Reproduce verbatim the rows between the line containing "Rendered at 1654 by 1241 pixels." and the line containing "text_box Rīga 2010 [679, 1140, 945, 1211]", both included.

--- START Supplied data ---

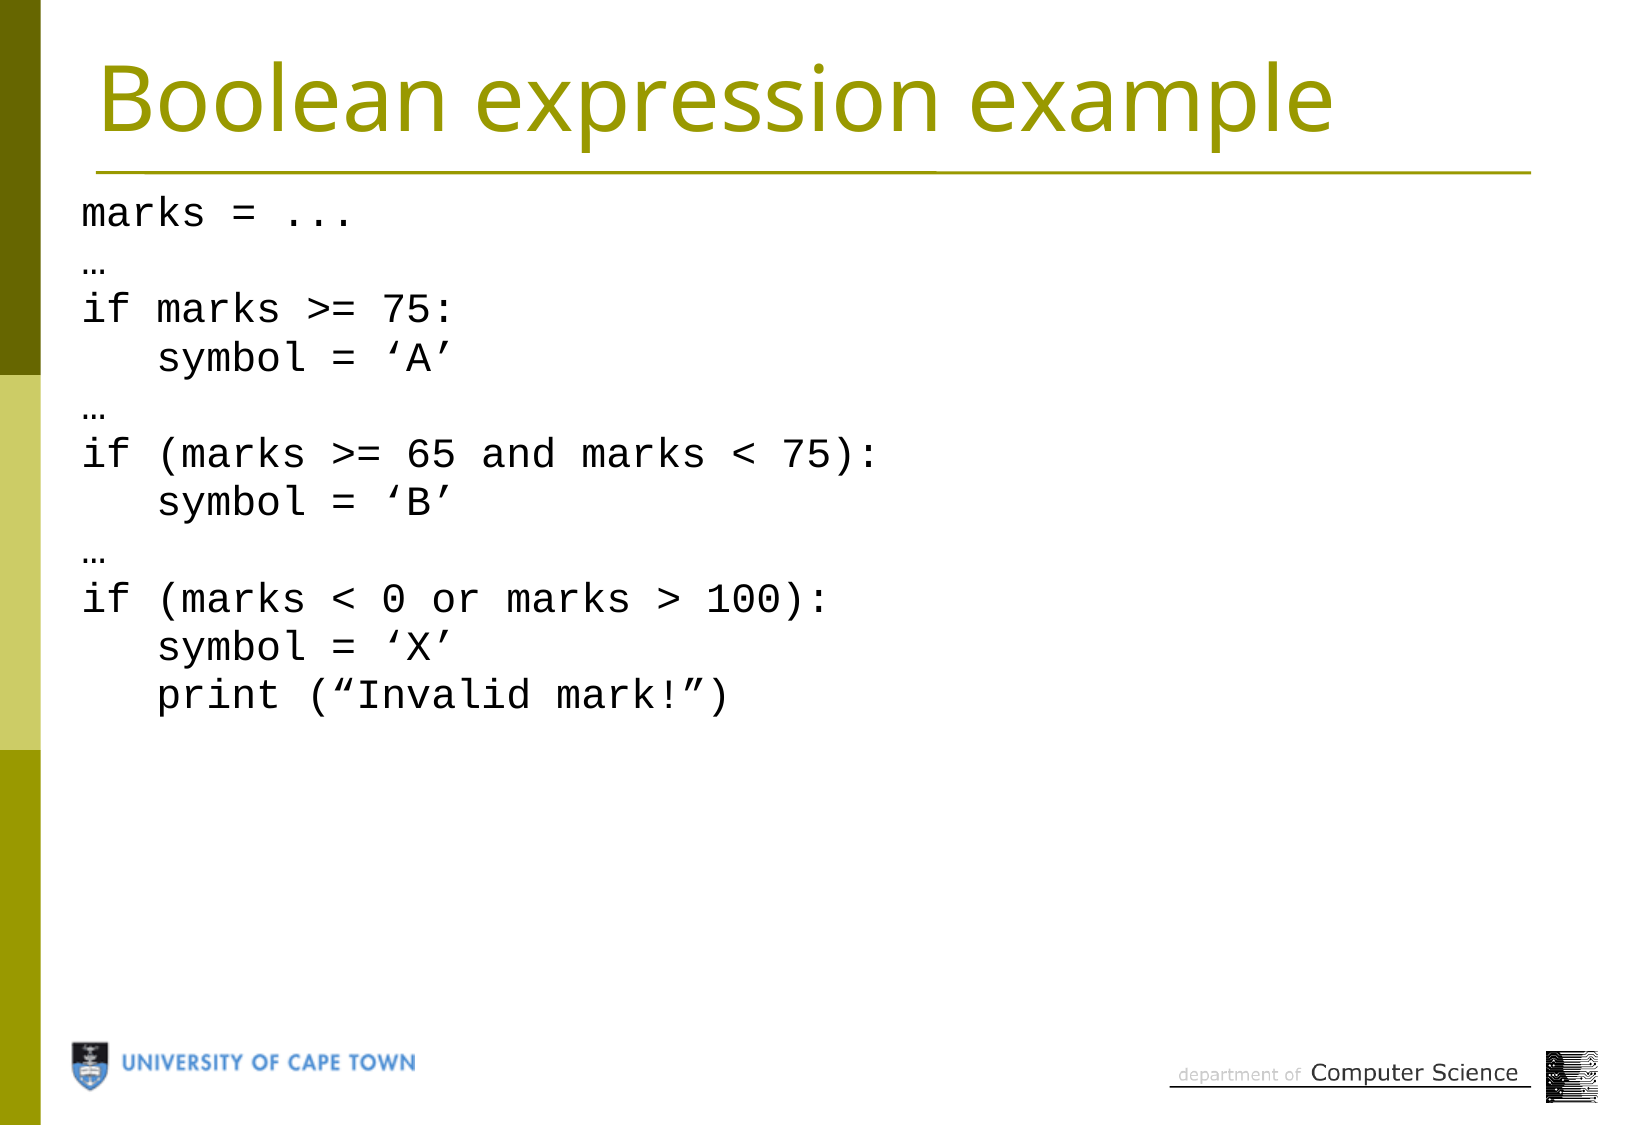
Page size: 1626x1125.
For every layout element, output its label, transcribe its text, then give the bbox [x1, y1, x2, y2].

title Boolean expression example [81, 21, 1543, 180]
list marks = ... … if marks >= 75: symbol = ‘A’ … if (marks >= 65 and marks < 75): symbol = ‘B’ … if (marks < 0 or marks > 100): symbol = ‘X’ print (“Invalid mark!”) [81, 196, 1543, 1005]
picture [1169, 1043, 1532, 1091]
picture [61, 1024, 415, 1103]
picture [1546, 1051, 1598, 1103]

--- END Supplied data ---
--- START Supplied data ---

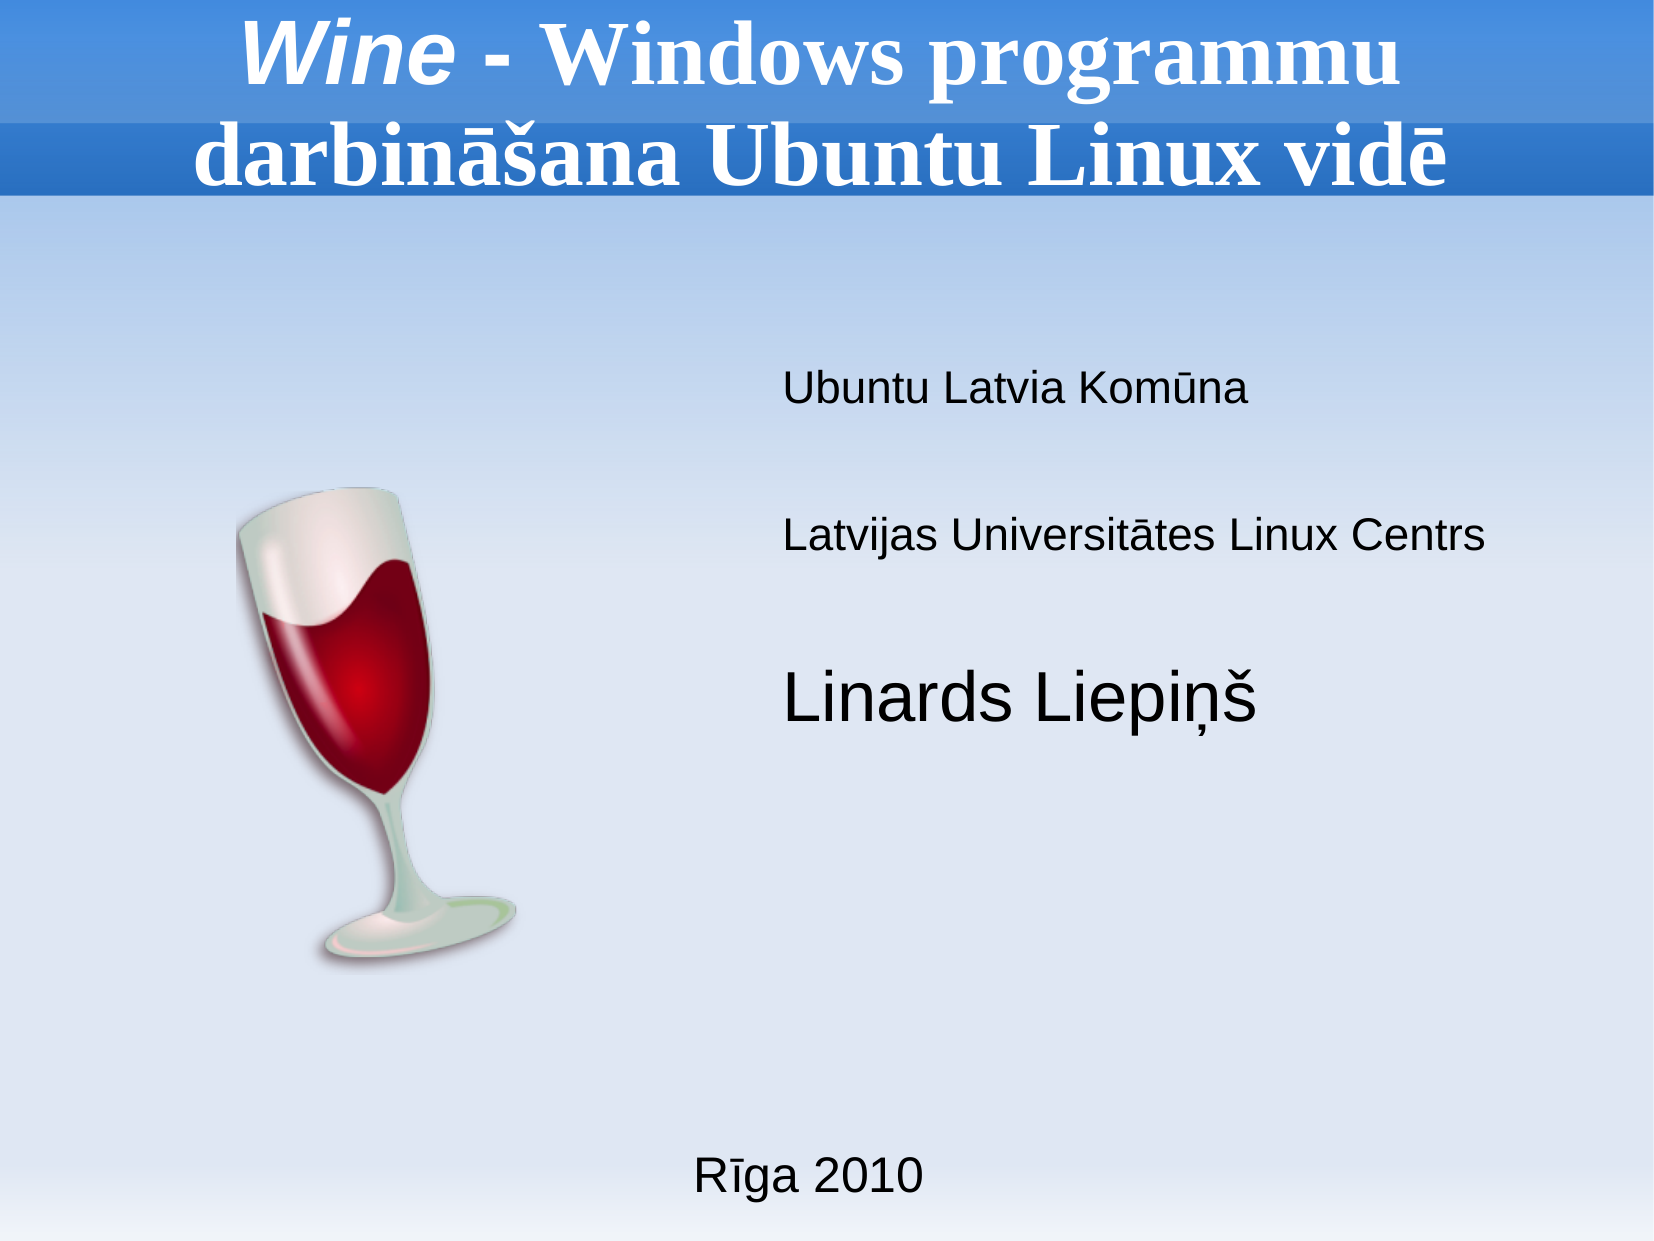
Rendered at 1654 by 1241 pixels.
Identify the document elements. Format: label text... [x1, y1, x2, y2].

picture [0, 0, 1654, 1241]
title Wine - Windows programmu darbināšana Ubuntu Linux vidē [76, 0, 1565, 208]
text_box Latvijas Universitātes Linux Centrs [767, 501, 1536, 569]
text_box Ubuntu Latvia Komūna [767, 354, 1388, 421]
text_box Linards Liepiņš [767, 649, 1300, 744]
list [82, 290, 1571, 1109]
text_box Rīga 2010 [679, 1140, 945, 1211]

--- END Supplied data ---
--- START Supplied data ---

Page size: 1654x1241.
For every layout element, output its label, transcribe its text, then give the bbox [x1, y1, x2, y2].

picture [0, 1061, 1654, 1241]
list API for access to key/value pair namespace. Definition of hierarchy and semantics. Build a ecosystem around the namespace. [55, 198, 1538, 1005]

--- END Supplied data ---

Reply
Rendered at 1654 by 1241 pixels.
Identify the document elements. Format: label text... [x1, y1, x2, y2].

picture [0, 0, 1654, 1241]
title Wine - Windows programmu darbināšana Ubuntu Linux vidē [76, 0, 1565, 208]
text_box Latvijas Universitātes Linux Centrs [767, 501, 1536, 569]
text_box Ubuntu Latvia Komūna [767, 354, 1388, 421]
text_box Linards Liepiņš [767, 649, 1300, 744]
list [82, 290, 1571, 1109]
text_box Rīga 2010 [679, 1140, 945, 1211]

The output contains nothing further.